## Instruction
Write out every row below verbatim, leaving out the pictures.

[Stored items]
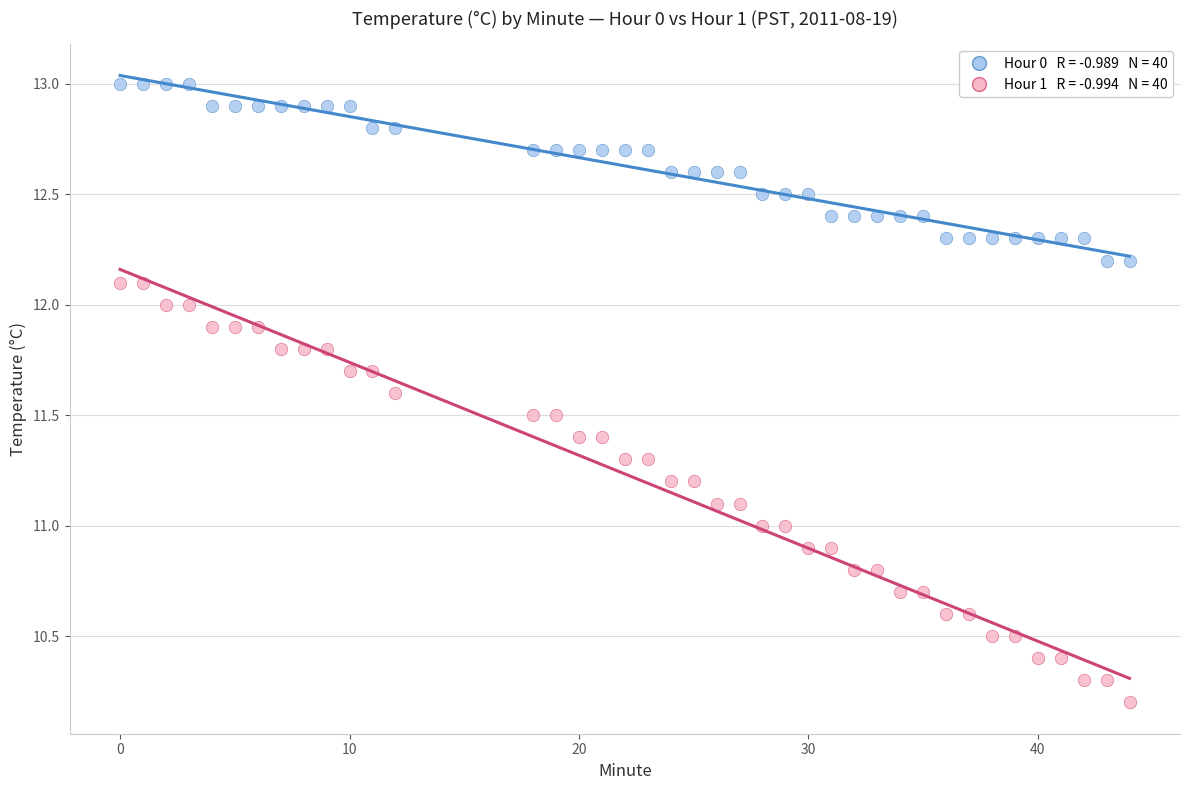

Across all data points, what is the range of X values (max minus min)?

44.0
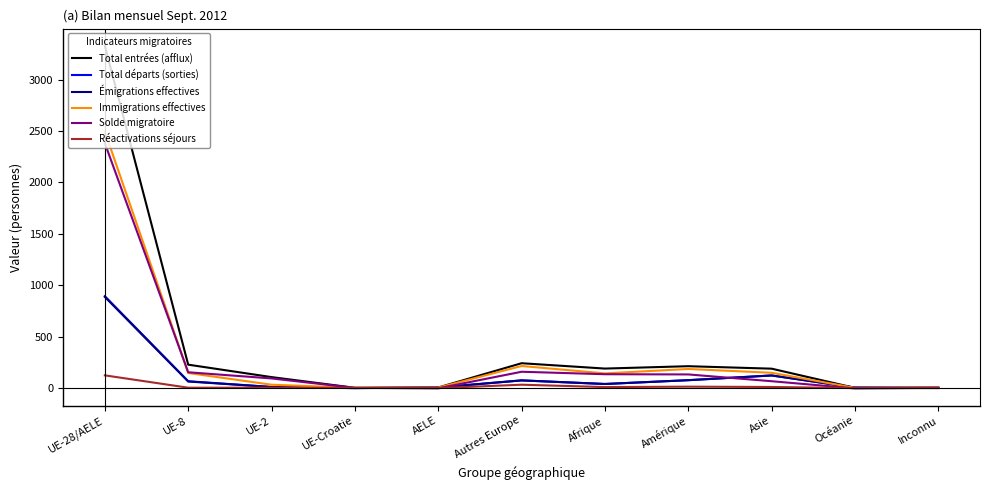

Which label corresponds to the largest value in the chart?

UE-28/AELE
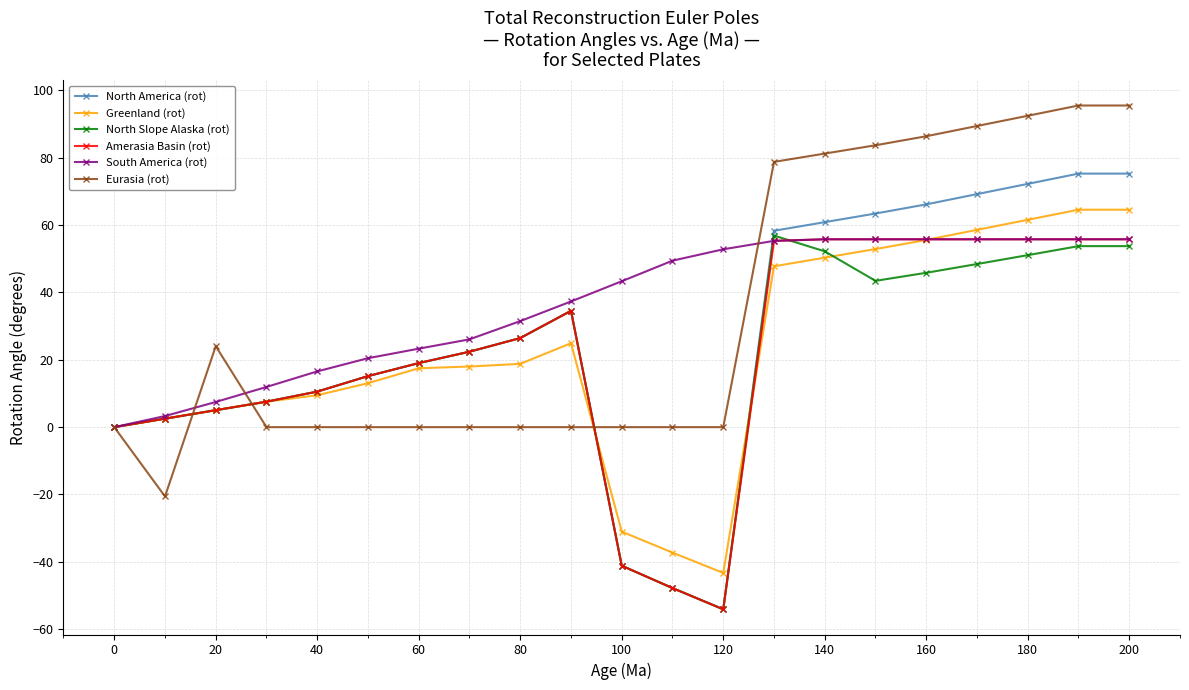

Is this an area chart (filled region under the line)?

No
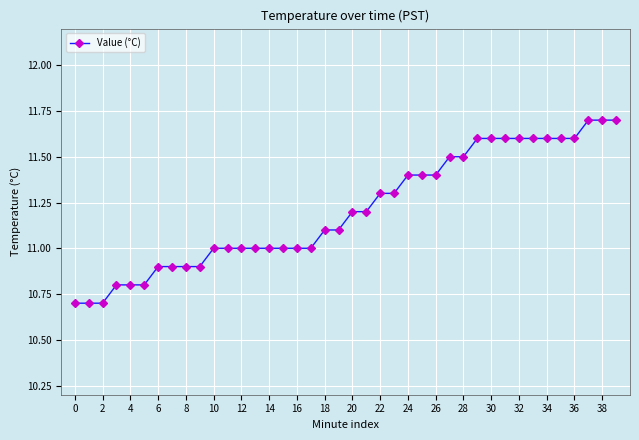

What is the smallest value displayed?

10.7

## Task response
Across all data points, what is the range of X values (max minus min)?

44.0

Which label corresponds to the largest value in the chart?

UE-28/AELE

Is this an area chart (filled region under the line)?

No

What is the smallest value displayed?

10.7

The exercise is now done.